Truth of the matter is getting started with Unity is exceptionally easy, but…
The information out there is all out of date and makes the learning curve much harder than it used to be. First off, Samsung make a set of utilities available and you need to make sure you get the newest version. However, Unity now has VR built in out of the box, so you don’t need to do anything at all. This renders almost all of the existing getting started type tutorials completely wrong.
There is a video version of this tutorial available here.
First off, create a project like normal, no need to do anything special.
Now select Build Settings in the File menu
Select Android, then Player Settings…
Now select Virtual Reality Supported. Also be sure to set your bundle identifer and optionally the Minimum API Level (the lowest possible level is a Galaxy Note running 4.4):
If you run it now you will get the following error:
This is because the GearVR wont allow your app to run without the Oculus key.

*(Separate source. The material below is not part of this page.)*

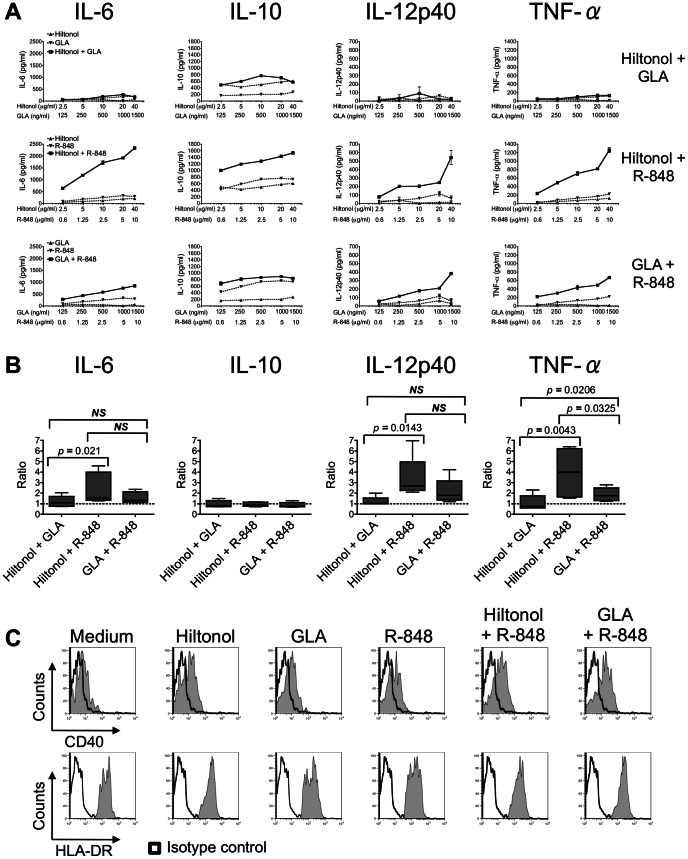
Selected TLR ligand combinations potently induce cytokine secretion by CD14+ DDCs.(A) Cytokine production after stimulation of CD14+ DDCs for 48 h with a range of concentrations (horizontal axes) of Hiltonol, GLA and R-848, or with combinations of these TLR ligands. The data are presented as means ± SEM of duplicates from one representative donor out of four independent experiments in which all 3 TLR combinations were tested at the same time. (B) Validation of potential synergistic effects of three TLR ligand combinations on cytokine expression. The ratio of the highest cytokine response elicited by the combined stimuli over the sum of the responses for the two individual agents at their constituent concentrations was calculated. A ratio >1 is indicative of synergy,  = 1 of additivity (displayed on charts as dashed lines), and <1 of antagonism. The data are presented as means ± SEM from 4–6 donors. (C) Phenotypic analysis of CD14+ DDCs stimulated with TLR ligand combinations. The expression of CD40 and HLA-DR was measured after 48 h. Black open histograms represent the isotype controls. One experiment representative of three is shown.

To get this you need a (free) developer account from Oculus and register your device using this form. That will generate a file that needs to be copied into your project.
Inside your Unity project, locate the Assets directory and create the following directories PluginsAndroidAssets and copy the signing key in, here is mine:
Your game should now run just fine on your device.
Oculus Utilities for Unity 5
The “old” way of supporting GearVR and Oculus Rift in Unity involved importing a set of utilities called the Oculus Utility of Unity 5. Since these were released however Oculus and Unity have worked to make the integration in Unity more complete. That said, the transition isn’t complete as of writing. You still don’t have access to the universal menu or overlays using Unity so you still may have to use the Oculus Utilities. Fortunately they can still be imported and exist side by side with a default Unity install.
In addition to the Oculus Utilities of Unity there is also a set of example projects that you can import. There is also a guide to Unity 5 integration available on Oculus, although be aware that parts of it are now obsolete.
Unity VR Samples
There is also a pretty significant set of samples illustrating using VR in Unity available on the Unity Store. Simply create an empty project and import in the example. These VR Samples illustrate a number of different concepts required for working with VR in Unity.
In time, more and more functionality should be built into Unity, making this process even easier.